Rewrite the stretch of the records from the line containing "Homemade Pasta with Pesto, Sausage and" through the line containing "Marketing Checklist", both included, as a numbered list. Skip any blank lines and leave the pictures out.

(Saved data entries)
######
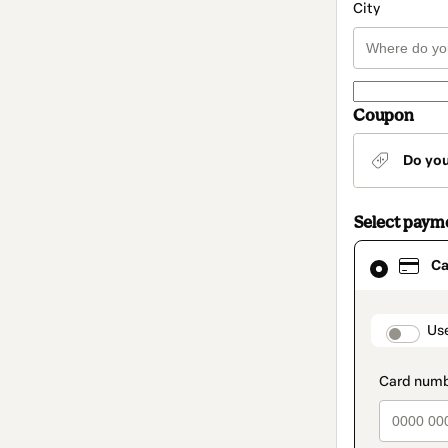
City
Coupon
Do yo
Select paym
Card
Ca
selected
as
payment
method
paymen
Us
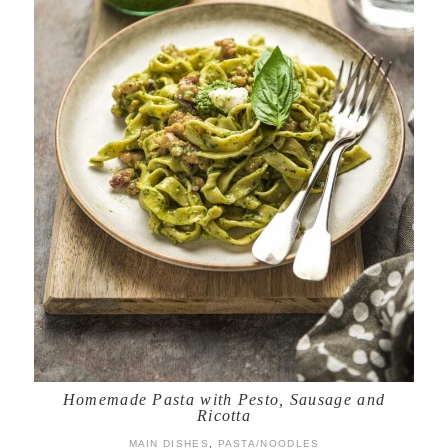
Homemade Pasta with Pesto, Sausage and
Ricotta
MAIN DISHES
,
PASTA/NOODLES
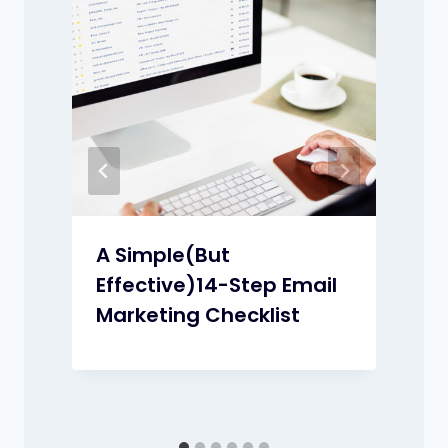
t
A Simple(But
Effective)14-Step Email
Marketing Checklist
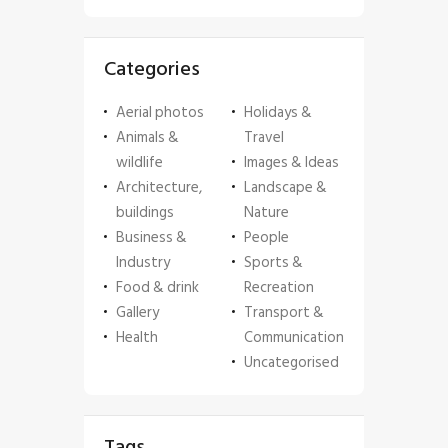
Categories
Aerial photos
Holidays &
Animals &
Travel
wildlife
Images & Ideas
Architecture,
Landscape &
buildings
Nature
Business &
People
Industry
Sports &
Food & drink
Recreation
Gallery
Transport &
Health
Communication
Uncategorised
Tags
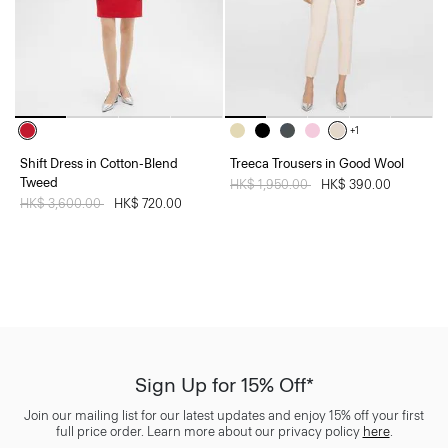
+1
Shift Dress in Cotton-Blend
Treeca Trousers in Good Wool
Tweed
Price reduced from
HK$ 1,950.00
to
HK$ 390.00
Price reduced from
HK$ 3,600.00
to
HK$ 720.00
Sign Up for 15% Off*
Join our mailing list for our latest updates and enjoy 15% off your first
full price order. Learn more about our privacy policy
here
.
######
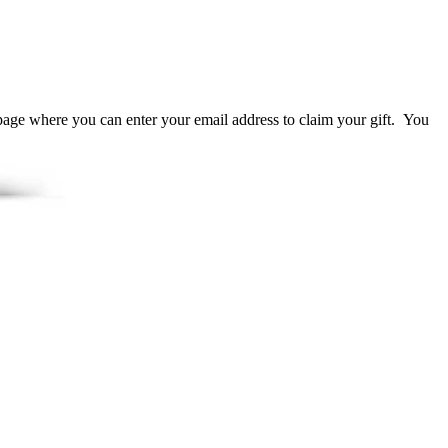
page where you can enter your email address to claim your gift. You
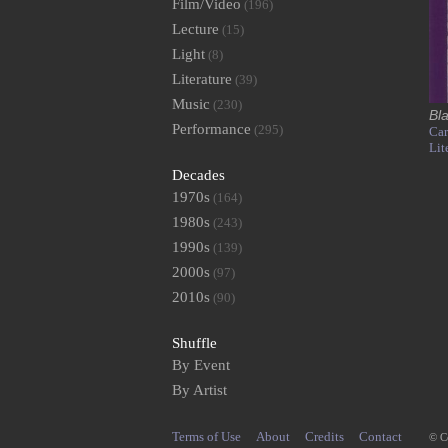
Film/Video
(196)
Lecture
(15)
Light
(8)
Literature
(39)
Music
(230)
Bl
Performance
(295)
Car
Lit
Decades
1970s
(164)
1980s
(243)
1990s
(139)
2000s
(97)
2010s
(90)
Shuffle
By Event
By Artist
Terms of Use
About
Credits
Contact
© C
######
## RESPONSE TO THIS TASK
1. Homemade Pasta with Pesto, Sausage and
2. Ricotta
3. MAIN DISHES
4. ,
5. PASTA/NOODLES
6. t
7. A Simple(But
8. Effective)14-Step Email
9. Marketing Checklist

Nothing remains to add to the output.